Exercise task 1:
In the legal passage, condense the paragraph that begins "A person must allege standing" into two sentences, keeping its main facts.
Exercise task 2:
Answer these questions from the legal passage, one line each:
(a) Which case is cited for the rule that standing requires a reasonable expectation of privacy?
(b) Where were the guns reportedly located?
(c) Which officer received the information about the guns?
Exercise task 3:
Reproduce word for word the portion of the legal passage that begins at the words "A person must" and stops after the words "gun it yielded.".

>> Start Provided passage

A person must allege standing to suppress evidence by establishing a reasonable expectation of privacy in the place or items searched, People v. Ramirez-Portoreal, 88 NY2d 99 (1996). The defendant has an expectation of privacy in his person and the clothes he wears that society deems reasonable. Therefore he has standing to challenge the search of his person and the seizure of the gun it yielded.

The events leading up to the street encounter with the defendant and Christopher Pratt were innocuous. There were no reports of any criminal activity in progress and the defendant was not engaged in any criminal activity. The neighborhood's reputation as a high crime area by itself does not justify police interference with a person's privacy or liberty interests, People v. Johnson, 64 NY2d 617 (1984), People v. Ferry, 152 AD2nd 952 (4 Dept. 1989) and People v. Cornelius, 113 AD2d 666 (1 Dept. 1986). The information provided by an unnamed person arrested earlier that day to Officer Sharpe concerning guns located in a shed behind 118 Montana Street was not sufficiently reliable to create exigent circumstances or a public safety emergency warranting police interference with the defendant and Pratt. There was no information about the types of guns, whether they were loaded and operable or the circumstances surrounding their possession. Furthermore, the informant was arrested for criminal activity and, therefore, his credibility was suspect since his information was not a declaration against his penal interest. Therefore, the officers' initial approach of the defendant should have been limited to a request for information, Level 1 under People v. Debour, (40 NY2d 210 (1976).

>> End Provided passage
>> Start Dataset content

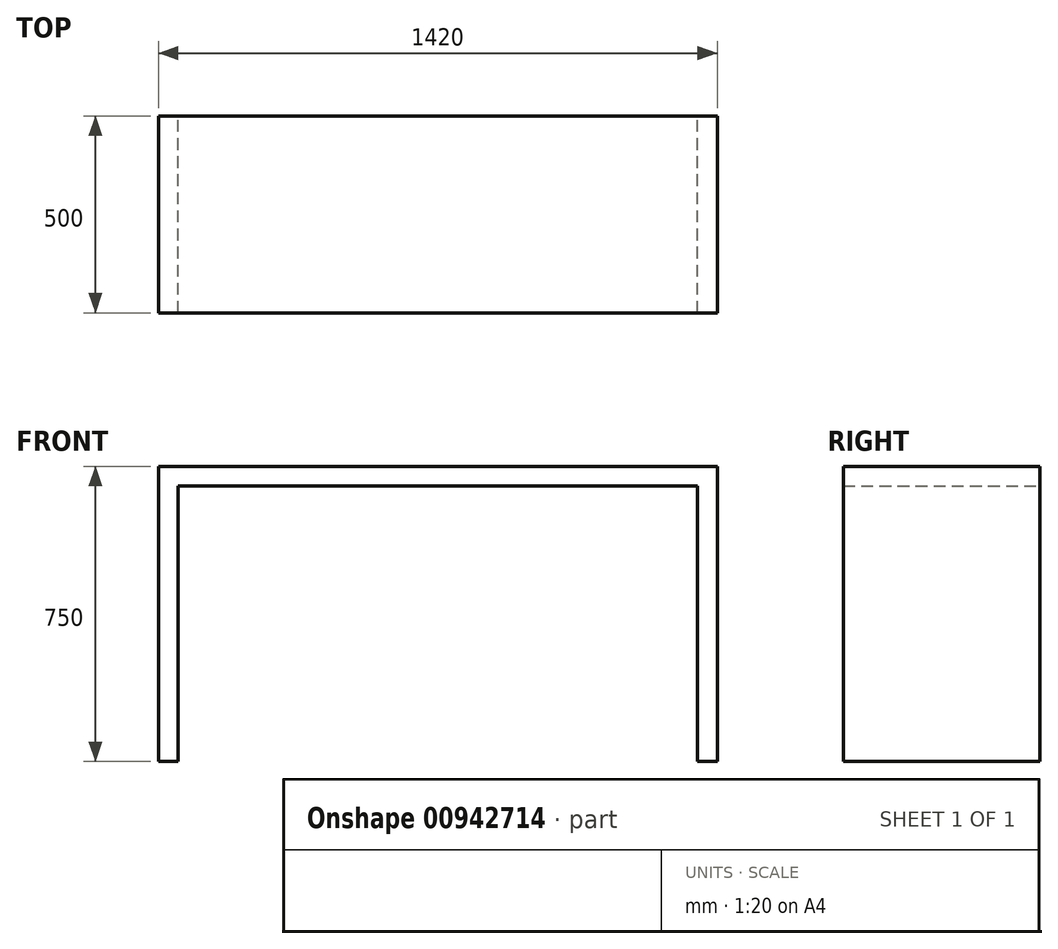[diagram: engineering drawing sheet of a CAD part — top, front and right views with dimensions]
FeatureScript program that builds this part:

>> End Dataset content

Task output 1:
To have standing to suppress evidence, a person must establish a reasonable expectation of privacy in the place or items searched (People v. Ramirez-Portoreal, 88 NY2d 99 (1996)). Because the defendant has a reasonable expectation of privacy in his person and his clothes, he has standing to challenge the search of his person and the seizure of the gun found.

Task output 2:
(a) People v. Ramirez-Portoreal, 88 NY2d 99 (1996)
(b) In a shed behind 118 Montana Street
(c) Officer Sharpe

Task output 3:
A person must allege standing to suppress evidence by establishing a reasonable expectation of privacy in the place or items searched, People v. Ramirez-Portoreal, 88 NY2d 99 (1996). The defendant has an expectation of privacy in his person and the clothes he wears that society deems reasonable. Therefore he has standing to challenge the search of his person and the seizure of the gun it yielded.